Proven partnerships
A considerable amount of synthetic resin is used in bonding the blade shells for the rotor blades of modern wind turbines, which can be up to 115 meters long. For the automated meter, mixing and application of the mostly highly viscous pastes, TARTLER has been equipping the industry with the modular multi-component systems of the NODOPOX type for more than three decades. In the recent past, the German company has also expanded its portfolio to include vacuum-based degassing systems. It offers rotor blade manufacturers an innovative solution for significantly reducing the use of resources and materials in synthetic resin processing. In particular, the use of the TAVA 200 F vacuum system in combination with the new inliner squeezing device from TARTLER – a type of roller press – sets standards in the establishment of sustainable processes. This is because the unwanted air voids can be removed from leftover material in the foil bags (inliners) of the drums. This way you can reuse normally scrapped material and lower-waste in production. Olav Davis gives concrete numbers: “Currently around 500 kg of resin paste are used to bond a single rotor blade for wind turbines in the 4 or 6 megawatt class. The material is pumped into the dosing and mixing system primarily from standard 200-liter drums. Until now it has been proven that – even with carefully emptied drums – up to 14 kg of flawless adhesive paste remaines in every drum or inliner. This had to be disposed of as hazardous waste.” Recovering this “lost” material is not only advantageous for the environment, but also to reduce material cost. Thinking of the total amount of material drums used in a yearly blade production, the return of investment for the TAVA system is very short.

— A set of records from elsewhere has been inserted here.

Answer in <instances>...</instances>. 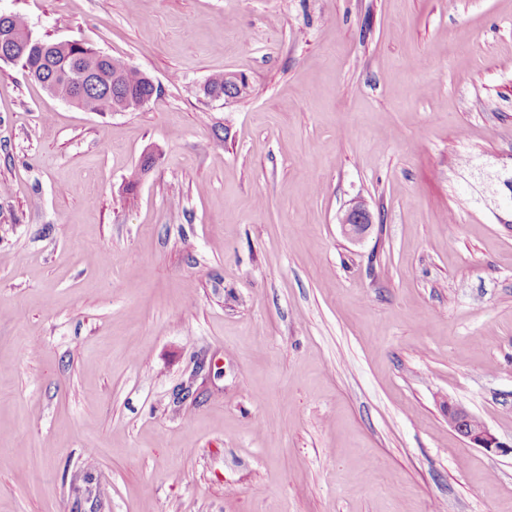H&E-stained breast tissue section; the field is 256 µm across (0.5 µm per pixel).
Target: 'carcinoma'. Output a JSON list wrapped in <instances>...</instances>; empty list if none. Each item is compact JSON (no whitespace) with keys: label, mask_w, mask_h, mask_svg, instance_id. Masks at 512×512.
Masks as SVG:
<instances>
[{"label":"carcinoma","mask_w":512,"mask_h":512,"mask_svg":"<svg viewBox=\"0 0 512 512\" xmlns=\"http://www.w3.org/2000/svg\"><path fill=\"white\" fill-rule=\"evenodd\" d=\"M0 27L19 36L29 30L18 14L1 19ZM19 53L18 65L28 78L89 112H110L115 100L122 103L121 111L135 110L152 92L141 71L82 41L63 43L39 37L22 42ZM79 85L84 93L77 96Z\"/></svg>","instance_id":"obj_1"}]
</instances>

Disturbing air as a process obstacle
In addition to the material residue in the inliner, you can also recover material from the process. For example, you need to drain a certain amount of material each time you change a drum to remove the unwanted air that you don’t want to enter the machine. It is also common practice when operating a metering and mixing system to control the mixing ratio on a regular basis. All this extra material, which is normally wasted, can be recovered for the process, as this material is not contaminated and not mixed together.
The TAVA 200 F degassing station and the new inliner squeezing device from TARTLER solve these problems. They make it possible to degas the collected residual material and free it from all air pockets, so that it can be used again safely and trouble-free in the dosing, mixing and application systems. “With a TAVA 200 F, a synthetic resin user not only takes a significant step forward in realizing sustainability goals on the way to zero waste production; it also reduces its operating and material costs. This is because it can increase the usable amount of resin by up to 6.0 percent per 200-liter drum. Depending on the annual paste consumption, the investment in a TAVA 200 F will quickly pay off,” says Olav Davis.